Undeniably, individual rights are foundational to our civil liberties. However, we are also socially minded, meaning thinking beyond individual needs, and therefore, we must bridge this polarity. From a care perspective, these dualities remain in two different verticals,1. medical care/treatment, and 2. public health. For example, when I discuss a condition and treatment options with a patient, the denominator in which I focus my entire context, is one, the individual. If I treat you as a public health specialist, the denominator is much different, emphasizing the number of people similar to you with comparable conditions. Doing this will lead to different interventions. Individually, my primary goal is to ensure that you do not have a terrible illness or dreadful disease, and I rule out all possibilities. From a public health perspective, I focus on what is likely. One is not right while the other is wrong; they merely arise from different viewpoints.

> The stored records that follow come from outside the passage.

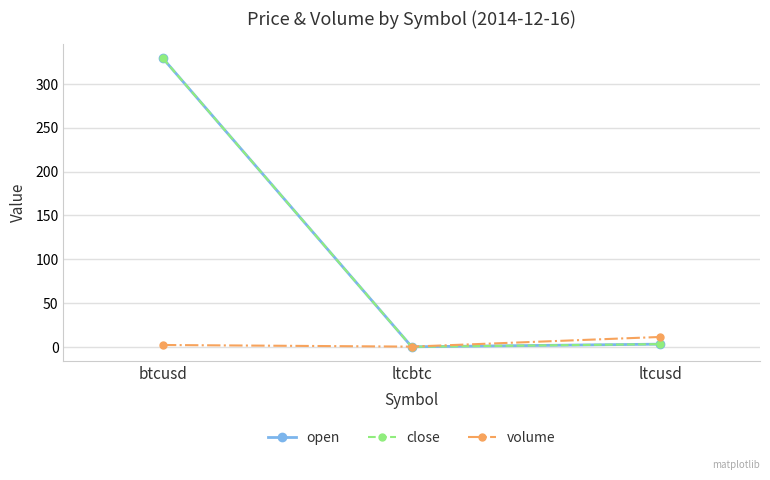

What is the label of the 1st point from the right?

ltcusd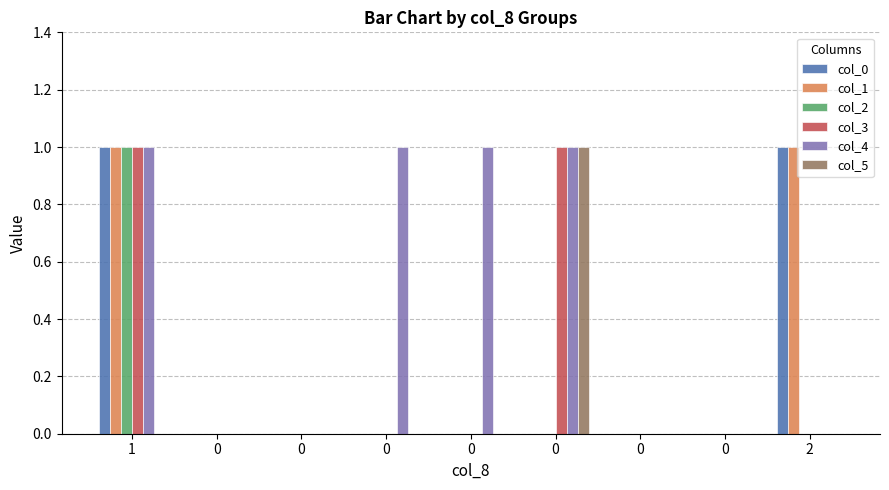

At how many categories does at least one series exceed 0?

5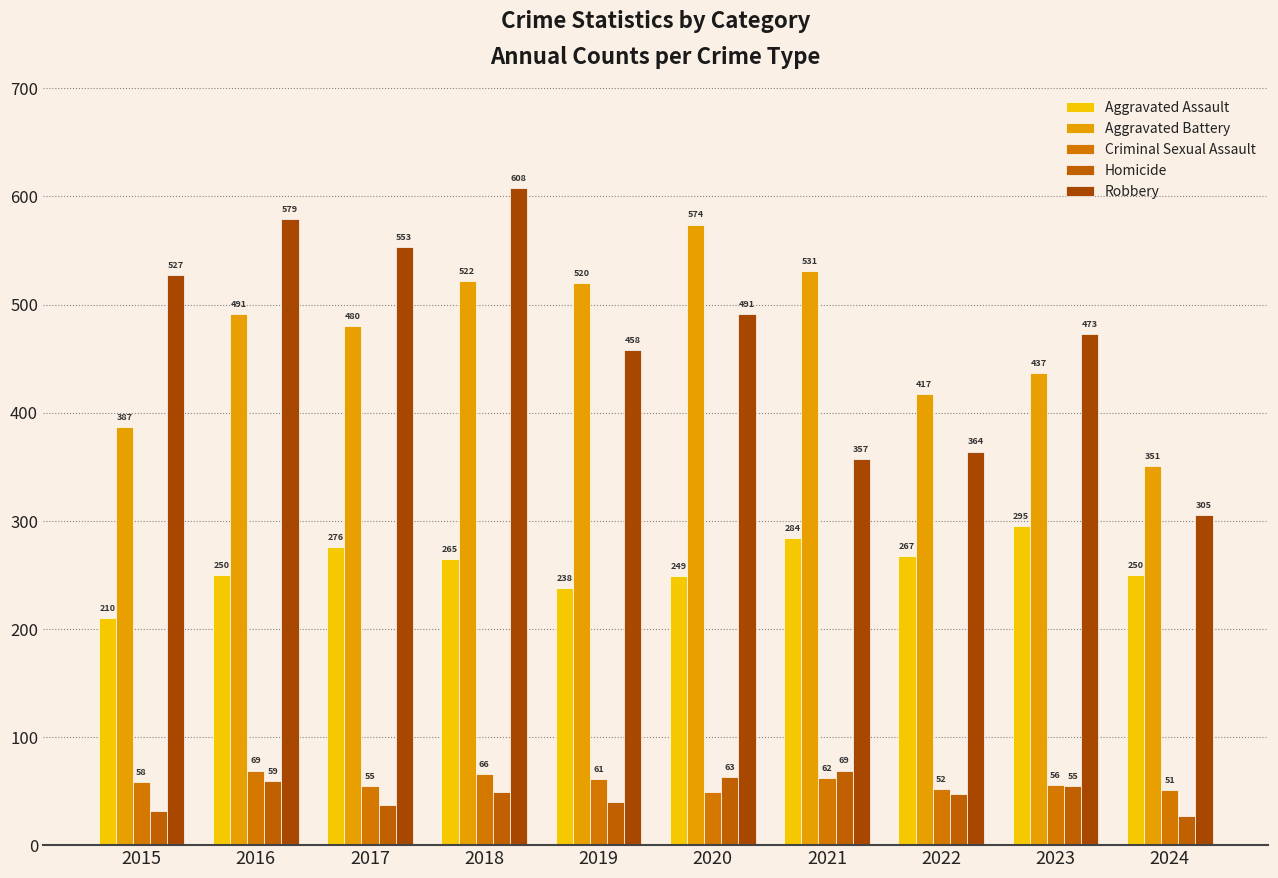

The value of Robbery at 2016 is 579. True or false?

True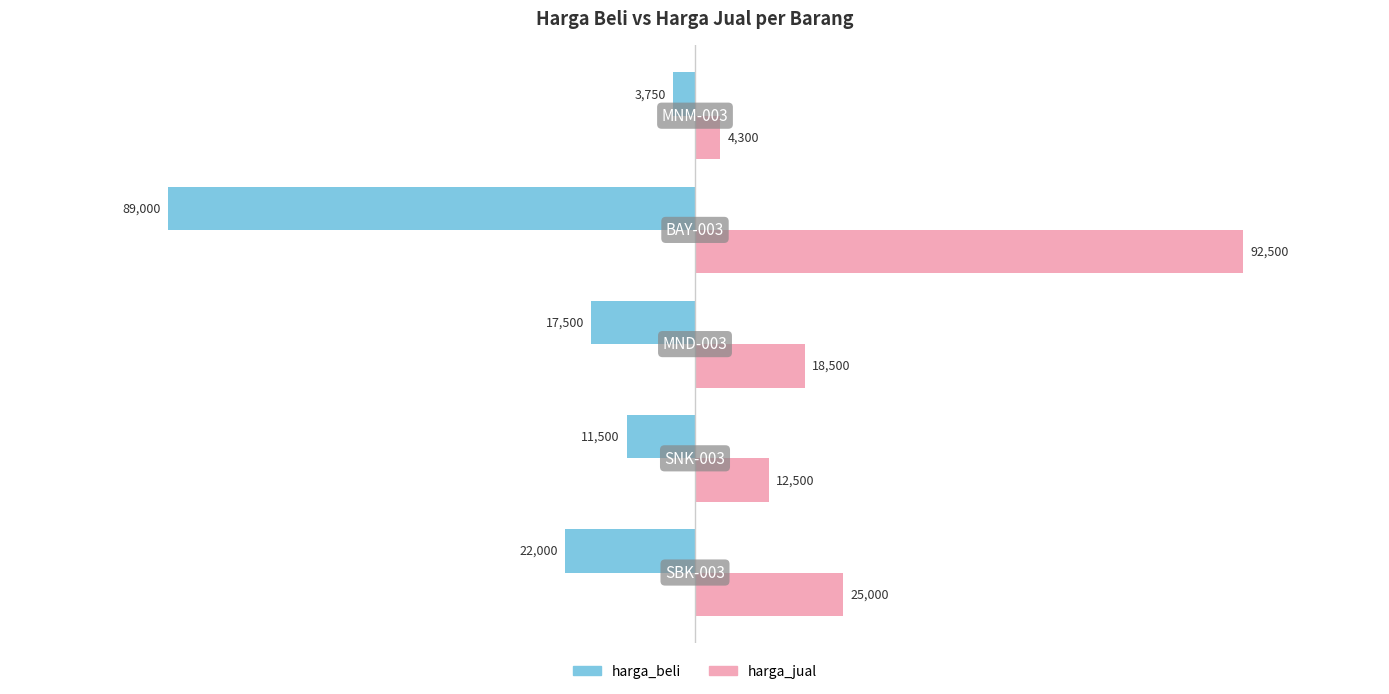

Which series has the widest spread of values?

harga_jual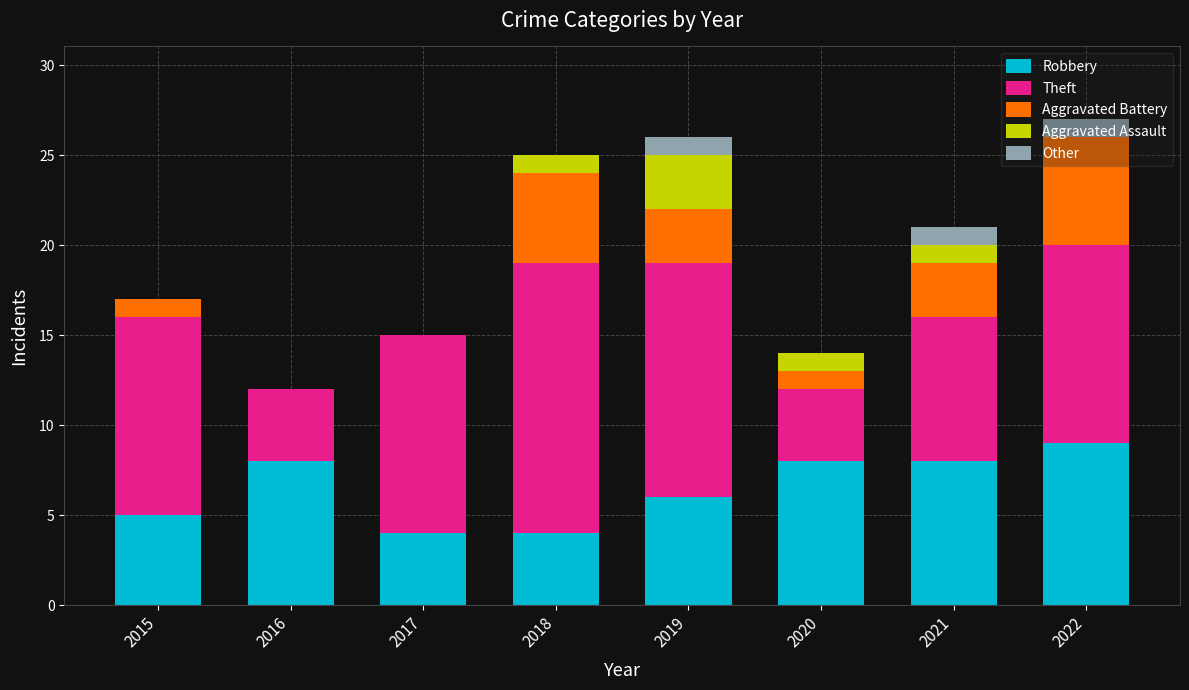

What is the total value across all series at 2017?

15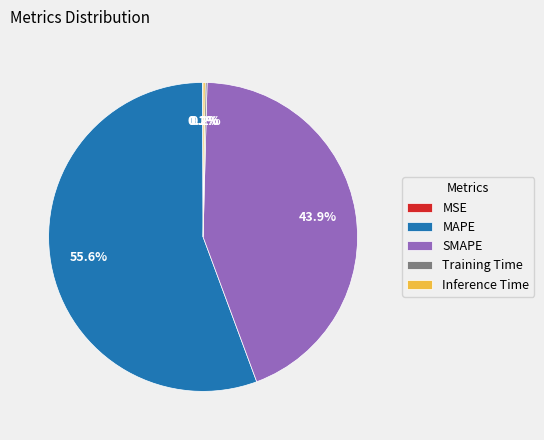

How much of the chart is everything except MAPE?

44.4%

Currently, we are beginning to question the value (quality, service, and cost) of the former approach. Both financial concerns and quality of life are driving this conversation. When we address health, we fail to address the quality metrics of economic health, i.e., affordability.
Furthermore, we are beginning to bridge this gap as we focus on the Social Determinants of Health (SDOH). SDOH describes the social and economic circumstances in which people live and work and how such elements influence health and quality of life. At its core, SDOH is a public health principle. If we fail to address the human psychosocial condition, we will never be able to treat their physiologic axis; the treatment of the “dis-eases” of life are foundational to our health and wellbeing, which leads us to the root causes that are social and community driven.
Consequently, our interventions are numerous versus just the individual. This is a seismic shift for the better. Instead of looking at these as opposites, we are viewing them as interdependent, thus requiring intervention simultaneously. We also understand that treating SDOHs may be a focus at the individual encounter; but this can be considered inefficient as it is much more beneficial to create living conditions that mitigate them at a fundamental level.
Why is this changing? With the arrival of the accountable care model of care, we are structuring ourselves to comprehend fully and to address these root causes. Thus, we are now placing our focus on delivering value-based care. Additionally, we are also creating value-based payment models, which shifts our financial incentives from delivering on a unit of service to a unit of value. Additionally, health systems are adjusting their focus on community needs in a much different way. No longer are we merely stipulating it is our responsibility to treat you when you are sick; instead, we are here to create a society of health and wellbeing.
When it comes to our methods, we are shifting from an either/or model towards one of co-creating a healthier society. We still have a journey ahead, in both concept and design, and in the business models that will allow us to succeed, but fortunately, we live in a time where addressing the needs of all is possible. Sure, we feel the stressors of the present situation as we navigate this valley of transition; however, the possibilities are life-changing for those we serve.